### Extracted text

-------------------------

Friday 15 May 2009

Mental Health Audit


I recently had plans to tape a talk show with an official from the Supreme Audit Agency who was anxious to make the body’s financial audit report on the state’s various institutions available to the public — all in the name of transparency and accountability.

The agency was paying handsomely for the program to be aired, and to its credit, it seemed very serious in wanting to make a success of it. I imagined that if some of their findings on financial irregularities would be followed up in earnest as a result, the government would be able to recoup a significant chunk of state money lost through corruption and inefficiencies.

All in all, I figured, a sincere effort worth supporting for the sake of the health of the country’s budget.

As the interview was to be taped at the television station sometime before noon, I spent the greater part of the morning reviewing the copious material put together by the agency’s staff and having makeup plastered on my face, while the crew finished setting up their equipment and the studio backdrop they’d been working on since dawn.

Ten minutes before the taping was to begin, however, my producer called to inform me that it was canceled. To say that I was irritated by this sudden decision was putting it mildly, but when I heard the reason behind it I was flabbergasted.

What happened? As it transpired, my guest, an agency official who according to staff was quite high-ranking and eager to appear on television, arrived at the main lobby of my office at the scheduled time and asked to be directed to the studio.

The lobby security guard, who assumed that the taping was to take place in the news studio, directed him to another lobby a mere meters away.

This was not correct. The taping was to take place in a non-news studio in the building closer to the main lobby.

The agency staff member who was already waiting for the official was made aware of the mistake and immediately called him to point out the error and inform him he had to return to the main lobby.

So what’s the big deal, I asked. It was a matter of getting his driver to turn around and drop him at the right lobby. I mean, on foot it takes less than a minute to get from one lobby to the other. By car, a matter of seconds.

A major deal as it turned out. Because instead of turning back to the initial lobby, my talk show guest decided that enough was enough and zoomed off in his car in a big huff, leaving his staff open-mouthed and the crew at a loss. And no amount of apologizing from his staff and the producer could convince him to change his mind. He preferred, apparently, to have wasted his time going all the way to the TV station and not tape a show rather than be told to go back to the same lobby by his underling because of a harmless miscommunication.

-------------------------

### Source material
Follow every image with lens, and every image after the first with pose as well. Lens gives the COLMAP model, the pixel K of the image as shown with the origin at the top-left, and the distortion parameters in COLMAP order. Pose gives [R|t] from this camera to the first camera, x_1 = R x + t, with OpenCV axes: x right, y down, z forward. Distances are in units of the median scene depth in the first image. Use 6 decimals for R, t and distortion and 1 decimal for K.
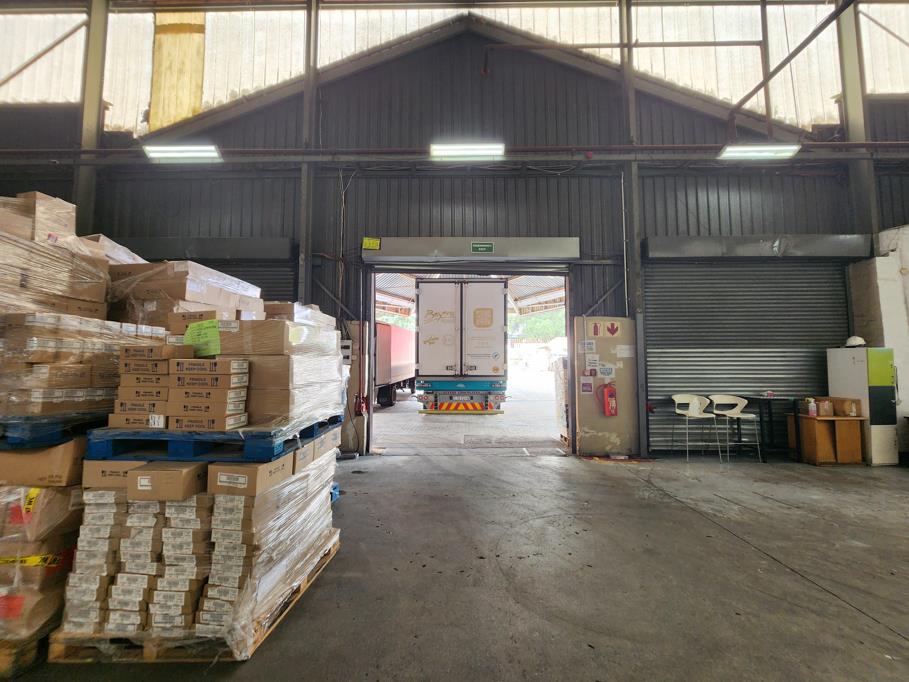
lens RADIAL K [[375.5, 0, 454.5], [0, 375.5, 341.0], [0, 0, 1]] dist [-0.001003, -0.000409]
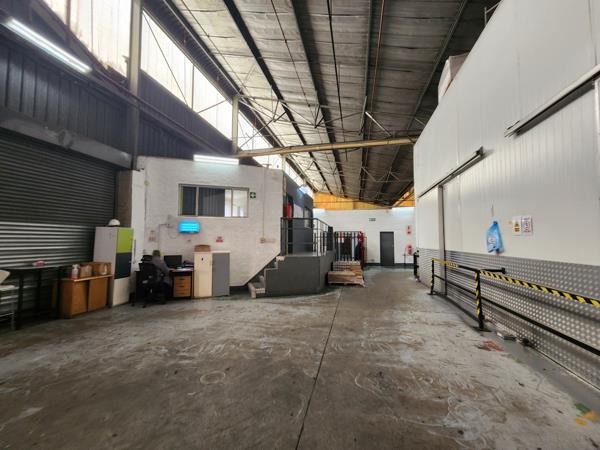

-------------------------

### Set of tasks
A) Summarize the piece about the canceled talk-show taping with the Supreme Audit Agency official in two sentences.
B) Go on with the piece about the canceled talk-show taping with the Supreme Audit Agency official, picking up after its final sentence.

### Activity answers
A) The writer was preparing to tape a talk show with a high-ranking Supreme Audit Agency official who wanted to make the agency's financial audit report public in the name of transparency and accountability. The taping was canceled minutes before it began because the official, sent to the wrong lobby by a security guard, refused to return to the main lobby and drove off in a huff.

B)
Thus, there was to be no taping that day.

Now, here was a senior official in charge of auditing serious financial reports in the country — and ready to reveal their irregularities — displaying a sulking behavior that would have made him a laughing stock in elementary schools.

His staff was understandably put out by the whole incident. I was embarrassed for them and felt sorry they had to endure a man who insisted on receiving, swallowing and digesting offense when none was given.

I genuinely wondered what actually went on in his mind where instead of simply returning to the main lobby, with perhaps a sharp word at his staff if need be, he chose to tell his driver to speed off back home or to whatever planet he came from where such behavior might be deemed normal.

Never mind financial audits. It looks like what this country really needs is a mental audit of its public officials, especially those occupying high places.

Perhaps we need tests similar to the ones that schoolchildren and company employees are constantly subjected to in order to weed out potential psychos, the people whose gray matter is a bit on the soft side and whose self-image is so inflated that they fail to see where ego ends and idiocy begins. Otherwise this country is in danger of being run by a bunch of thin-skinned, egocentric and insecure individuals concerned more about having their bag carriers and hangers-on always at their beck and call rather than getting any serious work done.